# Seat Covers



## youngdon (Mar 10, 2010)

I recently bought a Ford 150 and wanted to keep it looking brand new. I contacted a friend from here on PT whose family owns a seat cover company www.seatcoversunlimited.com These are NOT loose fitting, get bunched up under your butt, always look like seat covers from some guys. I opted for the neoprene with a digital camo center and black. They fit so well it took me a few hours to get them on.(this was a few months ago) and I have not had to adjust them once. These are made to last and look liker the factory installed them. I'll tell you up front they are not $29.99. but you get what you pay for. I opted to just do the front seats and console as my back seats are always folded up to transport the dogs. I'll buy another set for my next vehicle immediately.

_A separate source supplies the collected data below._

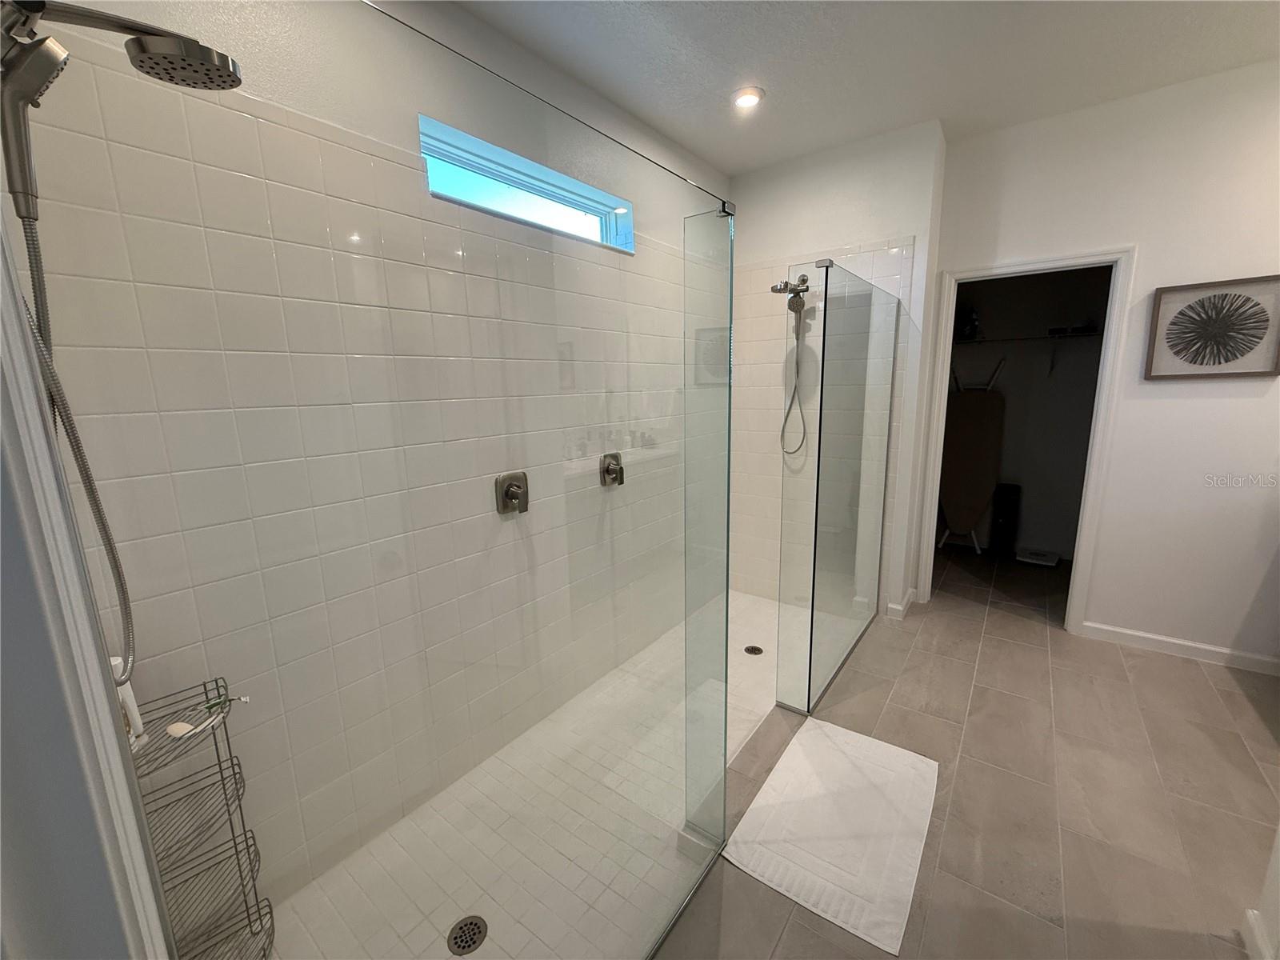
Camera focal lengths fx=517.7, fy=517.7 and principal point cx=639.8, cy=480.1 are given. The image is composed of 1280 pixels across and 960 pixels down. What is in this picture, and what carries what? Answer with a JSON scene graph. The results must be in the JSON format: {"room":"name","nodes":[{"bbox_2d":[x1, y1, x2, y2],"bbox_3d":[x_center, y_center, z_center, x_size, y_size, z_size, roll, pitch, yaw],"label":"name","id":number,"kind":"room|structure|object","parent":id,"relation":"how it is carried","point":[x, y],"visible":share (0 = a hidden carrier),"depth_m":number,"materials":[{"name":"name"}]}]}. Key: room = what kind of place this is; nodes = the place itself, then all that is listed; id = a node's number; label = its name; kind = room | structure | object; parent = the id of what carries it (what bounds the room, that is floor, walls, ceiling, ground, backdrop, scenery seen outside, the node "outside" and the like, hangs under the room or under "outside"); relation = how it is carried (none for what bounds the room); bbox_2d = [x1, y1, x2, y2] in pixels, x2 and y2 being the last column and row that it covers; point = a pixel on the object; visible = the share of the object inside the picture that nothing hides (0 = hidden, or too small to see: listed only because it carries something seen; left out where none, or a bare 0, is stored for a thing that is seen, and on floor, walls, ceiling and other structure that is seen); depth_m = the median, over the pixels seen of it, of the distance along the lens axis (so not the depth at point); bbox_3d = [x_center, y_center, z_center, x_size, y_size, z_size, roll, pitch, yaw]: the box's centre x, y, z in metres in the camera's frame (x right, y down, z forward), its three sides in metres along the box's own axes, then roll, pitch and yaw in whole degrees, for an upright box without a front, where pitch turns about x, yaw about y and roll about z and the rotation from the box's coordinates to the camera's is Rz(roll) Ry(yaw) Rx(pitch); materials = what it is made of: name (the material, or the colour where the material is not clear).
{"room":"bathroom","nodes":[
{"label":"bathroom","id":0,"kind":"room"},
{"bbox_2d":[0,204,173,959],"bbox_3d":[-0.173,0.302,0.123,1.133,2.262,0.161,7,14,37],"label":"door frame","id":1,"kind":"structure","parent":0,"point":[25,378],"depth_m":0.39,"materials":[{"name":"white paint"}]},
{"bbox_2d":[0,0,725,921],"bbox_3d":[-0.325,-0.278,2.350,0.140,2.714,3.351,7,14,37],"label":"left wall","id":2,"kind":"structure","parent":0,"point":[412,106],"depth_m":1.55,"materials":[{"name":"tile"}]},
{"bbox_2d":[0,0,239,215],"bbox_3d":[-0.888,-0.629,0.878,0.206,0.325,0.336,7,14,37],"label":"shower head","id":3,"kind":"object","parent":2,"relation":"attached to","point":[226,68],"visible":0.99,"depth_m":0.83},
{"bbox_2d":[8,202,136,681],"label":"shower hose","id":4,"kind":"object","parent":3,"relation":"hanging from","point":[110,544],"visible":0.81,"depth_m":0.91,"materials":[{"name":"silver metal"}]},
{"bbox_2d":[493,469,529,514],"bbox_3d":[-0.478,0.050,2.011,0.069,0.164,0.158,7,14,37],"label":"shower valve","id":5,"kind":"object","parent":2,"relation":"attached to","point":[515,496],"visible":0.96,"depth_m":2.00,"materials":[{"name":"silver metal"}]},
{"bbox_2d":[416,116,634,252],"bbox_3d":[-0.444,-1.159,2.199,0.130,0.275,1.163,7,14,37],"label":"window","id":6,"kind":"structure","parent":2,"relation":"in","point":[560,192],"depth_m":2.14,"materials":[{"name":"blue"}]},
{"bbox_2d":[599,452,624,487],"bbox_3d":[-0.115,-0.050,2.523,0.072,0.162,0.155,7,14,37],"label":"shower valve","id":7,"kind":"object","parent":2,"relation":"attached to","point":[608,469],"visible":0.97,"depth_m":2.51,"materials":[{"name":"silver metal"}]},
{"bbox_2d":[264,585,806,959],"bbox_3d":[0.155,1.101,2.216,1.155,0.075,3.267,7,14,37],"label":"shower floor","id":8,"kind":"structure","parent":0,"point":[754,625],"depth_m":1.71,"materials":[{"name":"tile"}]},
{"bbox_2d":[127,677,271,959],"bbox_3d":[-1.060,0.902,1.236,0.226,0.753,0.242,7,14,37],"label":"wire rack","id":9,"kind":"object","parent":8,"relation":"on","point":[270,913],"visible":0.76,"depth_m":1.27,"materials":[{"name":"metal"}]},
{"bbox_2d":[111,656,147,749],"bbox_3d":[-1.142,0.484,1.125,0.067,0.210,0.070,7,14,37],"label":"white bottle","id":10,"kind":"object","parent":9,"relation":"on","point":[115,662],"visible":0.29,"depth_m":1.13,"materials":[{"name":"white plastic"}]},
{"bbox_2d":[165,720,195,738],"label":"soap bar","id":11,"kind":"object","parent":9,"relation":"on","point":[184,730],"visible":0.84,"depth_m":1.19,"materials":[{"name":"white"}]},
{"bbox_2d":[168,693,250,738],"bbox_3d":[-1.023,0.551,1.227,0.073,0.055,0.170,7,14,37],"label":"razor","id":12,"kind":"object","parent":9,"relation":"on","point":[178,730],"visible":0.89,"depth_m":1.21,"materials":[{"name":"white"}]},
{"bbox_2d":[446,915,487,954],"bbox_3d":[-0.476,1.249,1.422,0.102,0.005,0.103,7,14,37],"label":"shower drain","id":13,"kind":"object","parent":8,"relation":"in","point":[465,942],"visible":0.97,"depth_m":1.42,"materials":[{"name":"metal"}]},
{"bbox_2d":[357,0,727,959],"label":"glass panel","id":14,"kind":"object","parent":8,"relation":"on","point":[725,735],"visible":0.98,"depth_m":0.68,"materials":[{"name":"clear glass"}]},
{"bbox_2d":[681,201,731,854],"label":"glass panel","id":15,"kind":"object","parent":8,"relation":"on","point":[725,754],"visible":0.98,"depth_m":1.46,"materials":[{"name":"clear glass"}]},
{"bbox_2d":[743,644,763,655],"bbox_3d":[0.623,0.934,2.843,0.103,0.005,0.102,7,14,37],"label":"shower drain","id":16,"kind":"object","parent":8,"relation":"in","point":[748,649],"visible":0.94,"depth_m":2.84,"materials":[{"name":"metal"}]},
{"bbox_2d":[727,120,947,620],"bbox_3d":[1.118,-0.579,3.393,1.318,2.781,0.248,7,14,37],"label":"back wall","id":17,"kind":"structure","parent":0,"point":[764,192],"depth_m":3.00,"materials":[{"name":"white paint"}]},
{"bbox_2d":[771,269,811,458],"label":"shower head","id":18,"kind":"object","parent":17,"relation":"attached to","point":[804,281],"visible":0.96,"depth_m":3.20},
{"bbox_2d":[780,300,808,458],"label":"shower hose","id":19,"kind":"object","parent":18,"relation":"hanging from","point":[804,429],"visible":0.92,"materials":[{"name":"silver metal"}]},
{"bbox_2d":[887,588,918,618],"bbox_3d":[1.701,0.771,3.357,0.106,0.088,0.365,7,14,37],"label":"baseboard","id":20,"kind":"structure","parent":17,"relation":"attached to","point":[907,598],"depth_m":3.23,"materials":[{"name":"white paint"}]},
{"bbox_2d":[445,0,1279,177],"bbox_3d":[1.176,-1.605,1.118,4.008,0.108,5.106,7,14,37],"label":"ceiling","id":21,"kind":"structure","parent":0,"point":[685,141],"depth_m":2.13,"materials":[{"name":"white paint"}]},
{"bbox_2d":[730,86,764,109],"bbox_3d":[0.498,-1.788,2.423,0.168,0.016,0.166,7,14,37],"label":"recessed light","id":22,"kind":"object","parent":21,"relation":"in","point":[748,98],"visible":0.99,"depth_m":2.41,"materials":[{"name":"white"}]},
{"bbox_2d":[664,544,1279,959],"bbox_3d":[1.614,1.153,1.886,3.478,0.100,5.951,7,14,37],"label":"tile floor","id":23,"kind":"structure","parent":0,"point":[1172,670],"depth_m":1.87,"materials":[{"name":"tile"}]},
{"bbox_2d":[723,715,939,955],"bbox_3d":[0.688,1.136,1.802,0.519,0.015,0.799,7,14,37],"label":"bath mat","id":24,"kind":"object","parent":23,"relation":"on","point":[838,757],"visible":1,"depth_m":1.71,"materials":[{"name":"white fabric"}]},
{"bbox_2d":[776,257,899,714],"bbox_3d":[1.029,0.017,2.562,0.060,1.852,1.358,7,14,37],"label":"glass panel","id":25,"kind":"object","parent":23,"relation":"on","point":[820,437],"visible":0.99,"depth_m":2.35,"materials":[{"name":"clear glass"}]},
{"bbox_2d":[938,360,1007,553],"bbox_3d":[2.703,-0.179,4.247,0.446,1.576,0.374,7,14,37],"label":"ironing board","id":26,"kind":"object","parent":23,"relation":"on","point":[986,410],"visible":0.86,"depth_m":4.20,"materials":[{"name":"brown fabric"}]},
{"bbox_2d":[989,481,1022,554],"bbox_3d":[2.976,0.317,4.233,0.153,0.597,0.222,7,14,37],"label":"black box","id":27,"kind":"object","parent":23,"relation":"on","point":[1006,512],"visible":0.97,"depth_m":4.16,"materials":[{"name":"black"}]},
{"bbox_2d":[1014,546,1059,565],"bbox_3d":[3.156,0.604,4.115,0.274,0.057,0.261,7,14,37],"label":"bathroom scale","id":28,"kind":"object","parent":23,"relation":"on","point":[1045,558],"visible":0.98,"depth_m":4.07,"materials":[{"name":"white"}]},
{"bbox_2d":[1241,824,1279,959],"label":"wall","id":29,"kind":"structure","parent":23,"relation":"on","point":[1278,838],"depth_m":1.31,"materials":[{"name":"white paint"}]},
{"bbox_2d":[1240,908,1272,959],"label":"baseboard","id":30,"kind":"structure","parent":29,"relation":"attached to","point":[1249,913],"depth_m":1.32,"materials":[{"name":"white paint"}]},
{"bbox_2d":[943,265,1111,565],"bbox_3d":[3.061,-0.768,4.169,2.118,2.733,0.184,7,14,37],"label":"closet wall","id":31,"kind":"structure","parent":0,"point":[1016,469],"depth_m":4.15,"materials":[{"name":"grey paint"}]},
{"bbox_2d":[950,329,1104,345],"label":"closet shelf","id":32,"kind":"object","parent":31,"relation":"attached to","point":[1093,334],"visible":0.73,"depth_m":3.88,"materials":[{"name":"metal"}]},
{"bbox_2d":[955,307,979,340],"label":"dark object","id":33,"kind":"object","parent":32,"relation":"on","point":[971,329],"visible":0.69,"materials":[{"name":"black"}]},
{"bbox_2d":[921,58,1279,667],"bbox_3d":[2.733,-0.458,2.568,2.230,2.774,0.124,7,14,37],"label":"right wall","id":34,"kind":"structure","parent":0,"point":[1218,399],"depth_m":2.58,"materials":[{"name":"white paint"}]},
{"bbox_2d":[914,245,1137,631],"bbox_3d":[2.192,-0.188,3.043,0.831,2.081,0.158,7,14,37],"label":"door frame","id":35,"kind":"structure","parent":34,"relation":"attached to","point":[1014,267],"depth_m":2.87,"materials":[{"name":"white paint"}]},
{"bbox_2d":[1076,619,1279,674],"bbox_3d":[2.976,0.890,2.586,1.164,0.089,0.014,7,14,37],"label":"baseboard","id":36,"kind":"structure","parent":34,"relation":"attached to","point":[1146,635],"depth_m":2.69,"materials":[{"name":"white paint"}]},
{"bbox_2d":[1144,274,1279,379],"bbox_3d":[2.714,-0.708,2.442,0.448,0.453,0.031,7,14,37],"label":"framed picture","id":37,"kind":"object","parent":34,"relation":"attached to","point":[1191,362],"visible":0.99,"depth_m":2.44}
]}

Take a look.





















Take a look at their site. you can order them there or if you have questions send a message to sos1inmesa (member here)


----------



## sneakygroundbuzzard (Nov 1, 2012)

here i thought when you said "seat covers"

it was gonna be a pic of a pretty girl in the passenger seat(its a trucker/cb'er thing)

them are really nice looking covers

im gonna check thier site out,would like to get some for my escape

glad to hear you bought a FORD too


----------



## prairiewolf (Feb 19, 2012)

Very nice looking, that is for sure !!


----------



## Varmintnv (Aug 17, 2012)

Nice!! I got the same covers last spring. Also in an F-150. I just opted for a different camo pattern!!



Life's too short not to hunt coyotes!!


----------



## Ruger (Jan 22, 2011)

Nice looking seat covers! Sorry that you guys drive Fords!!! Lol


----------



## youngdon (Mar 10, 2010)

Don't be sorry Wayne....be jealous ! LOL Truth be told my last two trucks were Dodges and I liked them. 1 Hemi, 1 diesel. The smoker would haul your house.


----------



## hassell (Feb 9, 2010)

Nice covers YD, thanks for sharing, I'll have to check it out.


----------



## catcapper (Feb 11, 2010)

Those are nice look'in seat covers.

Wayne, Wayne, Wayne. For the last 10 years, 95% of all Chevy's are still on the road------------------->>>> the rest made it home. :roflmao:

awprint:


----------



## Jonbnks (Jan 21, 2012)

Very nice seat covers indeed. When I get my new truck in a year or so, I'll have to look into buying some of these seatcovers.


----------



## Varmintnv (Aug 17, 2012)

They're pretty pricey, but well worth the $ in my opinion. Love mine and they still look brand new!

Life's too short not to hunt coyotes!!


----------



## SWAMPBUCK10PT (Apr 5, 2010)

*Nice Don---if I don't trade my 2010 f-150 in I'm going to look into it---would love to put snow camo covers on----[ can't get use to the green the snow is gone]-------sb*


----------



## Bigdrowdy1 (Jan 29, 2010)

Skip you buy snow camo and you might lose your truck for 9 months out if the year!!


----------



## knapper (Feb 5, 2010)

Just don't leave it running.


----------



## sos1inmesa (May 11, 2011)

Don, those look awesome!


----------



## kiyote (Jun 15, 2014)

another nice seat cover


----------



## youngdon (Mar 10, 2010)

sos1inmesa said:


> Don, those look awesome!


Thank YOU Jake.


----------